▶ _Dataset records_
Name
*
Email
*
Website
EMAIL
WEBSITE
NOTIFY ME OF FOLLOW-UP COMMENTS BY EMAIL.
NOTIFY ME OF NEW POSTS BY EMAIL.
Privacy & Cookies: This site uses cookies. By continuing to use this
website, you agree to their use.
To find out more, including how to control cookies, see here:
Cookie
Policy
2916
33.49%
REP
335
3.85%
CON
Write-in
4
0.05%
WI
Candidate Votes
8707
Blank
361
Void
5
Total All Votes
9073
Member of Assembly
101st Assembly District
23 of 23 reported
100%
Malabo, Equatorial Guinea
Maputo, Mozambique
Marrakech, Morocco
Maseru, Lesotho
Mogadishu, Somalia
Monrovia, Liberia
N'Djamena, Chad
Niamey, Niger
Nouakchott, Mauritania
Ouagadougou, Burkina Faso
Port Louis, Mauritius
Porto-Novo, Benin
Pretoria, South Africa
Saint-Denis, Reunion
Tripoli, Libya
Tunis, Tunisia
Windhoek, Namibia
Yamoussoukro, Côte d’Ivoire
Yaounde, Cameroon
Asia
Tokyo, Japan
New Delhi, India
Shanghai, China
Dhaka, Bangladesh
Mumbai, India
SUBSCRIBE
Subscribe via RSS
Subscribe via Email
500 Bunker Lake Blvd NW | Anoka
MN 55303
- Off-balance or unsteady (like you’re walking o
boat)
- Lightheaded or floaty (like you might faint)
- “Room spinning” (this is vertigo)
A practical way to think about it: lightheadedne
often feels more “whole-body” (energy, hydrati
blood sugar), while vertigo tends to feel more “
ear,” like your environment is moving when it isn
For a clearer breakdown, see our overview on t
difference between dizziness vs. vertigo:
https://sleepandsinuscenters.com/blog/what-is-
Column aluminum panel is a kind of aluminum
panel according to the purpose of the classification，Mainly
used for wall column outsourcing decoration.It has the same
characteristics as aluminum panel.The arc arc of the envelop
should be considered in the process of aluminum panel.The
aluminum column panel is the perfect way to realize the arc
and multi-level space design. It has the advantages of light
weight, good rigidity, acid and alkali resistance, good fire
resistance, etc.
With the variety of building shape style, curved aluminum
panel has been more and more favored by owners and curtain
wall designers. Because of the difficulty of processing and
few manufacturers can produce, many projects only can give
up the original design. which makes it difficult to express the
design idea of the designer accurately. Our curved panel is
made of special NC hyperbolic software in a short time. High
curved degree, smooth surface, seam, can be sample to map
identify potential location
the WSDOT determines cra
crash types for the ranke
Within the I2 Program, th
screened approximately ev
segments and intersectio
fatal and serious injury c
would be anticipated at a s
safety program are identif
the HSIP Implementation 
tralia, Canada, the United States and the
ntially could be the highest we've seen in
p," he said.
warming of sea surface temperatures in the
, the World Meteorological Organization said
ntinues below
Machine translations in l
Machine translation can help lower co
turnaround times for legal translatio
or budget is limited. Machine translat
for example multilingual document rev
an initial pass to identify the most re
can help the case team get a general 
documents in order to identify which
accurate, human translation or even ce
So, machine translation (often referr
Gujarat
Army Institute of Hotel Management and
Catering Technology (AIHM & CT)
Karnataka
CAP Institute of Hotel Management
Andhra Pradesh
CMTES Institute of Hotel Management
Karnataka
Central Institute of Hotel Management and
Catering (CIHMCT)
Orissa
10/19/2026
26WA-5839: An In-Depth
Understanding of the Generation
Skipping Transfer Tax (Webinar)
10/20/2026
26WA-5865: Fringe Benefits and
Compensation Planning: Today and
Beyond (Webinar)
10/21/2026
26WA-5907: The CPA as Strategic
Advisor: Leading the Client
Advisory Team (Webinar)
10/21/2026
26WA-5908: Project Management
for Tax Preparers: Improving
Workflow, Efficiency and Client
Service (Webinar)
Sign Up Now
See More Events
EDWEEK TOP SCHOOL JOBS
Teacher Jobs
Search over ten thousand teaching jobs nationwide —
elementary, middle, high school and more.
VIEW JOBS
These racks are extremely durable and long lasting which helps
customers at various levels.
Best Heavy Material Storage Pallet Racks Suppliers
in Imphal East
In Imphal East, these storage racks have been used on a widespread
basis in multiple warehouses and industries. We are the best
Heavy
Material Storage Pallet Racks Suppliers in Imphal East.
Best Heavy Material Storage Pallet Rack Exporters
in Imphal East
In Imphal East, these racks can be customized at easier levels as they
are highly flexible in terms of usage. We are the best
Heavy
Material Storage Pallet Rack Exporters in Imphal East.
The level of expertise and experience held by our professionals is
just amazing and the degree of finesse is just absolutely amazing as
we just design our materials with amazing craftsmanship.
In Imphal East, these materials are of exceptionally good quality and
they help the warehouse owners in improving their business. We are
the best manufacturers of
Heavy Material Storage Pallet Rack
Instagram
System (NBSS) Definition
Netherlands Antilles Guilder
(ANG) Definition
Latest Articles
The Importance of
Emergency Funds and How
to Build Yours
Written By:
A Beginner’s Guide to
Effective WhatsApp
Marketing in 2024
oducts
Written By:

▶ _What to produce_
Copy out whichever lines of the listing contain the word "Institute".

▶ _Worked solution_
Army Institute of Hotel Management and
CAP Institute of Hotel Management
CMTES Institute of Hotel Management
Central Institute of Hotel Management and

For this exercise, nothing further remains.